In your copy, include every entry exactly as written but no pictures.

Records to process:
Segment Open
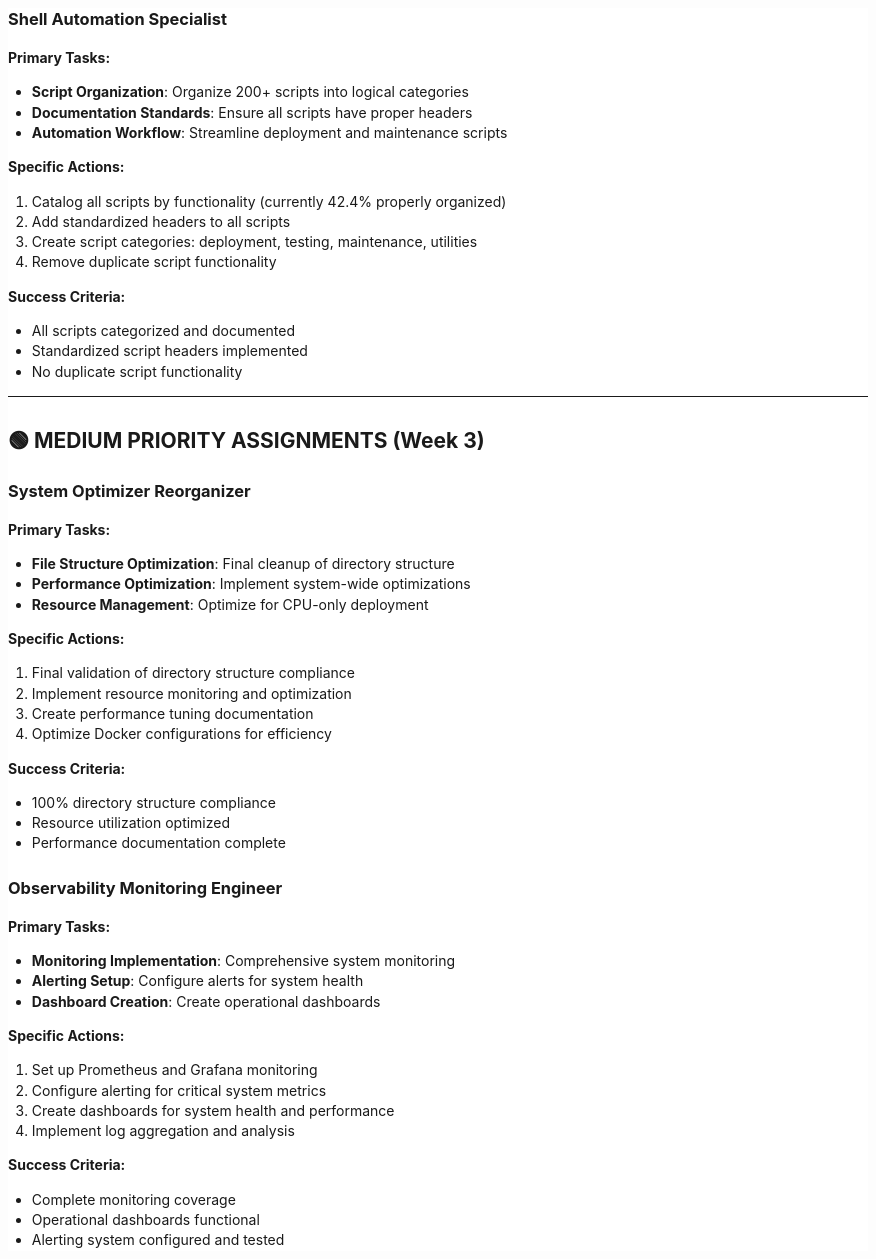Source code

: ### Shell Automation Specialist
**Primary Tasks:**
- **Script Organization**: Organize 200+ scripts into logical categories
- **Documentation Standards**: Ensure all scripts have proper headers
- **Automation Workflow**: Streamline deployment and maintenance scripts

**Specific Actions:**
1. Catalog all scripts by functionality (currently 42.4% properly organized)
2. Add standardized headers to all scripts
3. Create script categories: deployment, testing, maintenance, utilities
4. Remove duplicate script functionality

**Success Criteria:**
- All scripts categorized and documented
- Standardized script headers implemented
- No duplicate script functionality

---

## 🟢 MEDIUM PRIORITY ASSIGNMENTS (Week 3)

### System Optimizer Reorganizer
**Primary Tasks:**
- **File Structure Optimization**: Final cleanup of directory structure
- **Performance Optimization**: Implement system-wide optimizations
- **Resource Management**: Optimize for CPU-only deployment

**Specific Actions:**
1. Final validation of directory structure compliance
2. Implement resource monitoring and optimization
3. Create performance tuning documentation
4. Optimize Docker configurations for efficiency

**Success Criteria:**
- 100% directory structure compliance
- Resource utilization optimized
- Performance documentation complete

### Observability Monitoring Engineer
**Primary Tasks:**
- **Monitoring Implementation**: Comprehensive system monitoring
- **Alerting Setup**: Configure alerts for system health
- **Dashboard Creation**: Create operational dashboards

**Specific Actions:**
1. Set up Prometheus and Grafana monitoring
2. Configure alerting for critical system metrics
3. Create dashboards for system health and performance
4. Implement log aggregation and analysis

**Success Criteria:**
- Complete monitoring coverage
- Operational dashboards functional
- Alerting system configured and tested

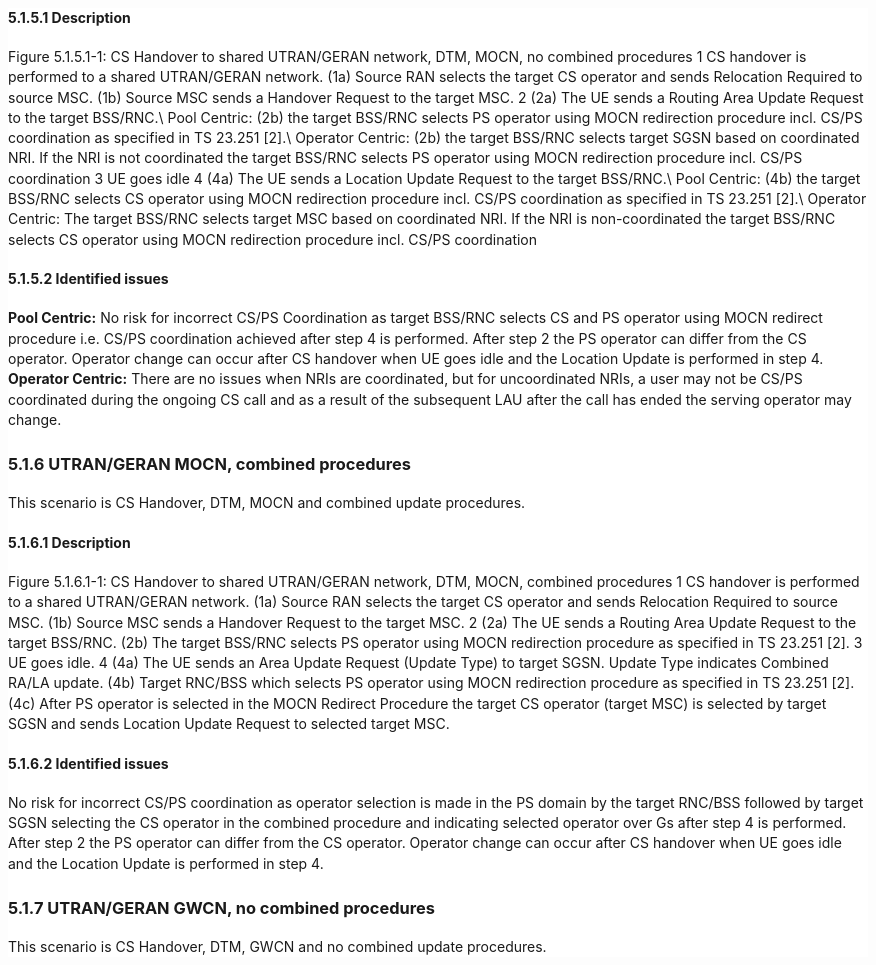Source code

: #### 5.1.5.1 Description
Figure 5.1.5.1-1: CS Handover to shared UTRAN/GERAN network, DTM, MOCN, no
combined procedures
1 CS handover is performed to a shared UTRAN/GERAN network. (1a) Source RAN
selects the target CS operator and sends Relocation Required to source MSC.
(1b) Source MSC sends a Handover Request to the target MSC.
2 (2a) The UE sends a Routing Area Update Request to the target BSS/RNC.\ Pool
Centric: (2b) the target BSS/RNC selects PS operator using MOCN redirection
procedure incl. CS/PS coordination as specified in TS 23.251 [2].\ Operator
Centric: (2b) the target BSS/RNC selects target SGSN based on coordinated NRI.
If the NRI is not coordinated the target BSS/RNC selects PS operator using
MOCN redirection procedure incl. CS/PS coordination
3 UE goes idle
4 (4a) The UE sends a Location Update Request to the target BSS/RNC.\ Pool
Centric: (4b) the target BSS/RNC selects CS operator using MOCN redirection
procedure incl. CS/PS coordination as specified in TS 23.251 [2].\ Operator
Centric: The target BSS/RNC selects target MSC based on coordinated NRI. If
the NRI is non-coordinated the target BSS/RNC selects CS operator using MOCN
redirection procedure incl. CS/PS coordination
#### 5.1.5.2 Identified issues
**Pool Centric:**
No risk for incorrect CS/PS Coordination as target BSS/RNC selects CS and PS
operator using MOCN redirect procedure i.e. CS/PS coordination achieved after
step 4 is performed.
After step 2 the PS operator can differ from the CS operator.
Operator change can occur after CS handover when UE goes idle and the Location
Update is performed in step 4.
**Operator Centric:**
There are no issues when NRIs are coordinated, but for uncoordinated NRIs, a
user may not be CS/PS coordinated during the ongoing CS call and as a result
of the subsequent LAU after the call has ended the serving operator may
change.
### 5.1.6 UTRAN/GERAN MOCN, combined procedures
This scenario is CS Handover, DTM, MOCN and combined update procedures.
#### 5.1.6.1 Description
Figure 5.1.6.1-1: CS Handover to shared UTRAN/GERAN network, DTM, MOCN,
combined procedures
1 CS handover is performed to a shared UTRAN/GERAN network. (1a) Source RAN
selects the target CS operator and sends Relocation Required to source MSC.
(1b) Source MSC sends a Handover Request to the target MSC.
2 (2a) The UE sends a Routing Area Update Request to the target BSS/RNC. (2b)
The target BSS/RNC selects PS operator using MOCN redirection procedure as
specified in TS 23.251 [2].
3 UE goes idle.
4 (4a) The UE sends an Area Update Request (Update Type) to target SGSN.
Update Type indicates Combined RA/LA update. (4b) Target RNC/BSS which selects
PS operator using MOCN redirection procedure as specified in TS 23.251 [2].
(4c) After PS operator is selected in the MOCN Redirect Procedure the target
CS operator (target MSC) is selected by target SGSN and sends Location Update
Request to selected target MSC.
#### 5.1.6.2 Identified issues
No risk for incorrect CS/PS coordination as operator selection is made in the
PS domain by the target RNC/BSS followed by target SGSN selecting the CS
operator in the combined procedure and indicating selected operator over Gs
after step 4 is performed.
After step 2 the PS operator can differ from the CS operator.
Operator change can occur after CS handover when UE goes idle and the Location
Update is performed in step 4.
### 5.1.7 UTRAN/GERAN GWCN, no combined procedures
This scenario is CS Handover, DTM, GWCN and no combined update procedures.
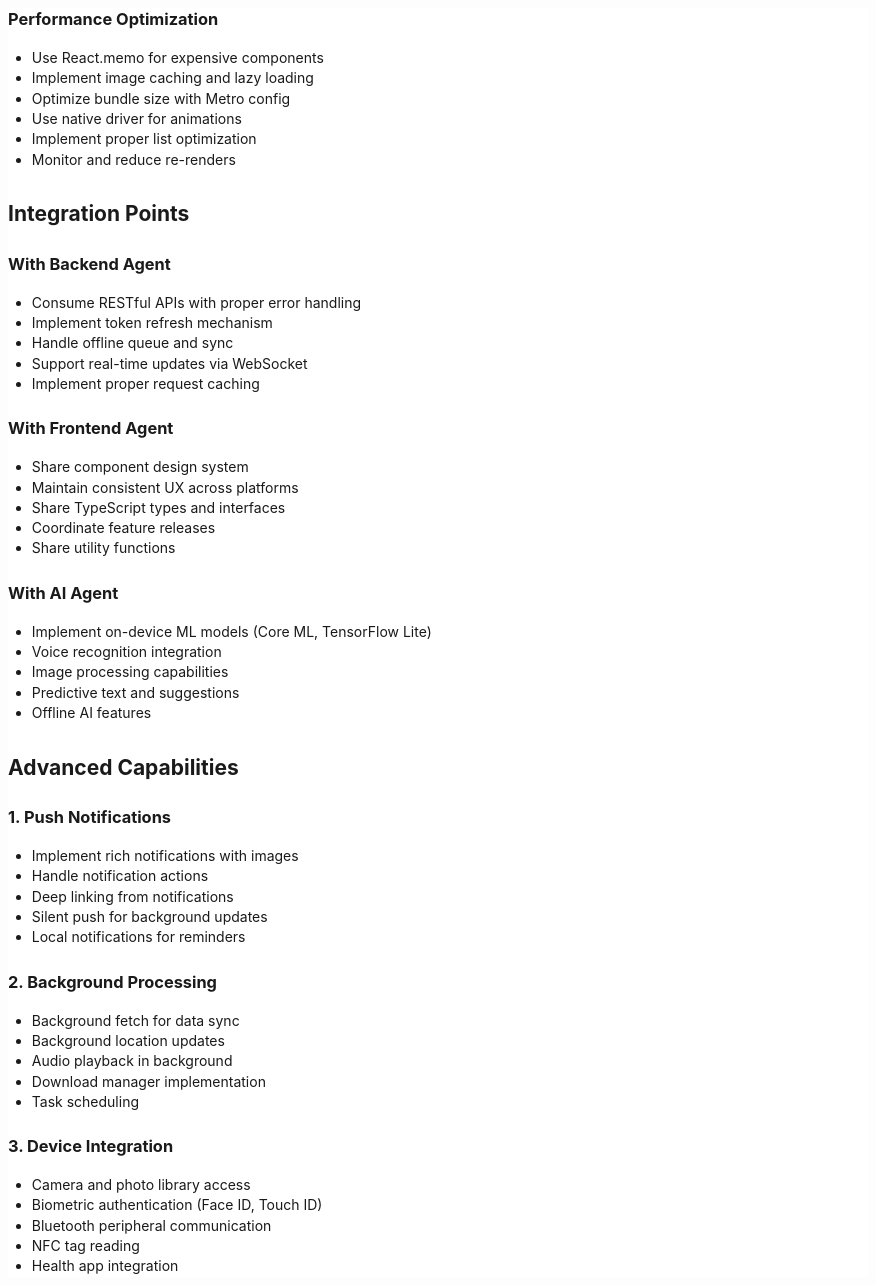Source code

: ### Performance Optimization
- Use React.memo for expensive components
- Implement image caching and lazy loading
- Optimize bundle size with Metro config
- Use native driver for animations
- Implement proper list optimization
- Monitor and reduce re-renders

## Integration Points

### With Backend Agent
- Consume RESTful APIs with proper error handling
- Implement token refresh mechanism
- Handle offline queue and sync
- Support real-time updates via WebSocket
- Implement proper request caching

### With Frontend Agent
- Share component design system
- Maintain consistent UX across platforms
- Share TypeScript types and interfaces
- Coordinate feature releases
- Share utility functions

### With AI Agent
- Implement on-device ML models (Core ML, TensorFlow Lite)
- Voice recognition integration
- Image processing capabilities
- Predictive text and suggestions
- Offline AI features

## Advanced Capabilities

### 1. Push Notifications
- Implement rich notifications with images
- Handle notification actions
- Deep linking from notifications
- Silent push for background updates
- Local notifications for reminders

### 2. Background Processing
- Background fetch for data sync
- Background location updates
- Audio playback in background
- Download manager implementation
- Task scheduling

### 3. Device Integration
- Camera and photo library access
- Biometric authentication (Face ID, Touch ID)
- Bluetooth peripheral communication
- NFC tag reading
- Health app integration
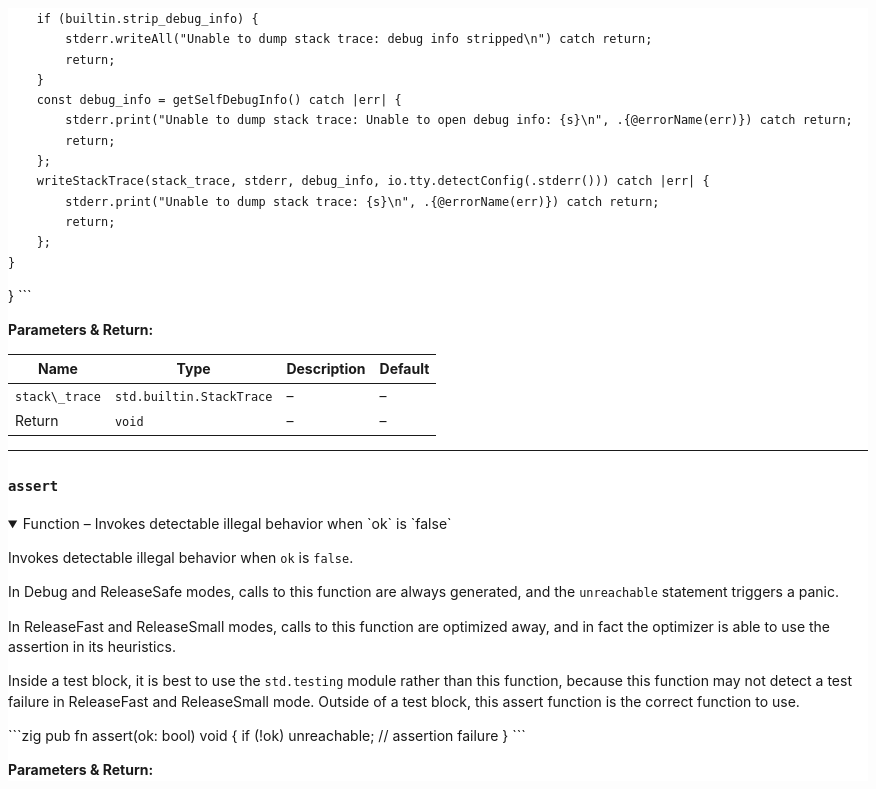         if (builtin.strip_debug_info) {
            stderr.writeAll("Unable to dump stack trace: debug info stripped\n") catch return;
            return;
        }
        const debug_info = getSelfDebugInfo() catch |err| {
            stderr.print("Unable to dump stack trace: Unable to open debug info: {s}\n", .{@errorName(err)}) catch return;
            return;
        };
        writeStackTrace(stack_trace, stderr, debug_info, io.tty.detectConfig(.stderr())) catch |err| {
            stderr.print("Unable to dump stack trace: {s}\n", .{@errorName(err)}) catch return;
            return;
        };
    }
}
\`\`\`

**Parameters & Return:**

| Name | Type | Description | Default |
|------|------|-------------|---------|
| `stack\_trace` | `std.builtin.StackTrace` | – | – |
| Return | `void` | – | – |

</details>

---

### <a id="fn-assert"></a>`assert`

<details class="declaration-card" open>
<summary>Function – Invokes detectable illegal behavior when `ok` is `false`</summary>

Invokes detectable illegal behavior when `ok` is `false`.

In Debug and ReleaseSafe modes, calls to this function are always
generated, and the `unreachable` statement triggers a panic.

In ReleaseFast and ReleaseSmall modes, calls to this function are optimized
away, and in fact the optimizer is able to use the assertion in its
heuristics.

Inside a test block, it is best to use the `std.testing` module rather than
this function, because this function may not detect a test failure in
ReleaseFast and ReleaseSmall mode. Outside of a test block, this assert
function is the correct function to use.

\`\`\`zig
pub fn assert(ok: bool) void {
    if (!ok) unreachable; // assertion failure
}
\`\`\`

**Parameters & Return:**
Segment Closed
Solution to the problem:
Source code

: ### Shell Automation Specialist
**Primary Tasks:**
- **Script Organization**: Organize 200+ scripts into logical categories
- **Documentation Standards**: Ensure all scripts have proper headers
- **Automation Workflow**: Streamline deployment and maintenance scripts

**Specific Actions:**
1. Catalog all scripts by functionality (currently 42.4% properly organized)
2. Add standardized headers to all scripts
3. Create script categories: deployment, testing, maintenance, utilities
4. Remove duplicate script functionality

**Success Criteria:**
- All scripts categorized and documented
- Standardized script headers implemented
- No duplicate script functionality

---

## 🟢 MEDIUM PRIORITY ASSIGNMENTS (Week 3)

### System Optimizer Reorganizer
**Primary Tasks:**
- **File Structure Optimization**: Final cleanup of directory structure
- **Performance Optimization**: Implement system-wide optimizations
- **Resource Management**: Optimize for CPU-only deployment

**Specific Actions:**
1. Final validation of directory structure compliance
2. Implement resource monitoring and optimization
3. Create performance tuning documentation
4. Optimize Docker configurations for efficiency

**Success Criteria:**
- 100% directory structure compliance
- Resource utilization optimized
- Performance documentation complete

### Observability Monitoring Engineer
**Primary Tasks:**
- **Monitoring Implementation**: Comprehensive system monitoring
- **Alerting Setup**: Configure alerts for system health
- **Dashboard Creation**: Create operational dashboards

**Specific Actions:**
1. Set up Prometheus and Grafana monitoring
2. Configure alerting for critical system metrics
3. Create dashboards for system health and performance
4. Implement log aggregation and analysis

**Success Criteria:**
- Complete monitoring coverage
- Operational dashboards functional
- Alerting system configured and tested

Source code

: #### 5.1.5.1 Description
Figure 5.1.5.1-1: CS Handover to shared UTRAN/GERAN network, DTM, MOCN, no
combined procedures
1 CS handover is performed to a shared UTRAN/GERAN network. (1a) Source RAN
selects the target CS operator and sends Relocation Required to source MSC.
(1b) Source MSC sends a Handover Request to the target MSC.
2 (2a) The UE sends a Routing Area Update Request to the target BSS/RNC.\ Pool
Centric: (2b) the target BSS/RNC selects PS operator using MOCN redirection
procedure incl. CS/PS coordination as specified in TS 23.251 [2].\ Operator
Centric: (2b) the target BSS/RNC selects target SGSN based on coordinated NRI.
If the NRI is not coordinated the target BSS/RNC selects PS operator using
MOCN redirection procedure incl. CS/PS coordination
3 UE goes idle
4 (4a) The UE sends a Location Update Request to the target BSS/RNC.\ Pool
Centric: (4b) the target BSS/RNC selects CS operator using MOCN redirection
procedure incl. CS/PS coordination as specified in TS 23.251 [2].\ Operator
Centric: The target BSS/RNC selects target MSC based on coordinated NRI. If
the NRI is non-coordinated the target BSS/RNC selects CS operator using MOCN
redirection procedure incl. CS/PS coordination
#### 5.1.5.2 Identified issues
**Pool Centric:**
No risk for incorrect CS/PS Coordination as target BSS/RNC selects CS and PS
operator using MOCN redirect procedure i.e. CS/PS coordination achieved after
step 4 is performed.
After step 2 the PS operator can differ from the CS operator.
Operator change can occur after CS handover when UE goes idle and the Location
Update is performed in step 4.
**Operator Centric:**
There are no issues when NRIs are coordinated, but for uncoordinated NRIs, a
user may not be CS/PS coordinated during the ongoing CS call and as a result
of the subsequent LAU after the call has ended the serving operator may
change.
### 5.1.6 UTRAN/GERAN MOCN, combined procedures
This scenario is CS Handover, DTM, MOCN and combined update procedures.
#### 5.1.6.1 Description
Figure 5.1.6.1-1: CS Handover to shared UTRAN/GERAN network, DTM, MOCN,
combined procedures
1 CS handover is performed to a shared UTRAN/GERAN network. (1a) Source RAN
selects the target CS operator and sends Relocation Required to source MSC.
(1b) Source MSC sends a Handover Request to the target MSC.
2 (2a) The UE sends a Routing Area Update Request to the target BSS/RNC. (2b)
The target BSS/RNC selects PS operator using MOCN redirection procedure as
specified in TS 23.251 [2].
3 UE goes idle.
4 (4a) The UE sends an Area Update Request (Update Type) to target SGSN.
Update Type indicates Combined RA/LA update. (4b) Target RNC/BSS which selects
PS operator using MOCN redirection procedure as specified in TS 23.251 [2].
(4c) After PS operator is selected in the MOCN Redirect Procedure the target
CS operator (target MSC) is selected by target SGSN and sends Location Update
Request to selected target MSC.
#### 5.1.6.2 Identified issues
No risk for incorrect CS/PS coordination as operator selection is made in the
PS domain by the target RNC/BSS followed by target SGSN selecting the CS
operator in the combined procedure and indicating selected operator over Gs
after step 4 is performed.
After step 2 the PS operator can differ from the CS operator.
Operator change can occur after CS handover when UE goes idle and the Location
Update is performed in step 4.
### 5.1.7 UTRAN/GERAN GWCN, no combined procedures
This scenario is CS Handover, DTM, GWCN and no combined update procedures.
Source code

: ### Performance Optimization
- Use React.memo for expensive components
- Implement image caching and lazy loading
- Optimize bundle size with Metro config
- Use native driver for animations
- Implement proper list optimization
- Monitor and reduce re-renders

## Integration Points

### With Backend Agent
- Consume RESTful APIs with proper error handling
- Implement token refresh mechanism
- Handle offline queue and sync
- Support real-time updates via WebSocket
- Implement proper request caching

### With Frontend Agent
- Share component design system
- Maintain consistent UX across platforms
- Share TypeScript types and interfaces
- Coordinate feature releases
- Share utility functions

### With AI Agent
- Implement on-device ML models (Core ML, TensorFlow Lite)
- Voice recognition integration
- Image processing capabilities
- Predictive text and suggestions
- Offline AI features

## Advanced Capabilities

### 1. Push Notifications
- Implement rich notifications with images
- Handle notification actions
- Deep linking from notifications
- Silent push for background updates
- Local notifications for reminders

### 2. Background Processing
- Background fetch for data sync
- Background location updates
- Audio playback in background
- Download manager implementation
- Task scheduling

### 3. Device Integration
- Camera and photo library access
- Biometric authentication (Face ID, Touch ID)
- Bluetooth peripheral communication
- NFC tag reading
- Health app integration
         if (builtin.strip_debug_info) {
            stderr.writeAll("Unable to dump stack trace: debug info stripped\n") catch return;
            return;
        }
        const debug_info = getSelfDebugInfo() catch |err| {
            stderr.print("Unable to dump stack trace: Unable to open debug info: {s}\n", .{@errorName(err)}) catch return;
            return;
        };
        writeStackTrace(stack_trace, stderr, debug_info, io.tty.detectConfig(.stderr())) catch |err| {
            stderr.print("Unable to dump stack trace: {s}\n", .{@errorName(err)}) catch return;
            return;
        };
    }
}
\`\`\`

**Parameters & Return:**

| Name | Type | Description | Default |
|------|------|-------------|---------|
| `stack\_trace` | `std.builtin.StackTrace` | – | – |
| Return | `void` | – | – |

</details>

---

### <a id="fn-assert"></a>`assert`

<details class="declaration-card" open>
<summary>Function – Invokes detectable illegal behavior when `ok` is `false`</summary>

Invokes detectable illegal behavior when `ok` is `false`.

In Debug and ReleaseSafe modes, calls to this function are always
generated, and the `unreachable` statement triggers a panic.

In ReleaseFast and ReleaseSmall modes, calls to this function are optimized
away, and in fact the optimizer is able to use the assertion in its
heuristics.

Inside a test block, it is best to use the `std.testing` module rather than
this function, because this function may not detect a test failure in
ReleaseFast and ReleaseSmall mode. Outside of a test block, this assert
function is the correct function to use.

\`\`\`zig
pub fn assert(ok: bool) void {
    if (!ok) unreachable; // assertion failure
}
\`\`\`

**Parameters & Return:**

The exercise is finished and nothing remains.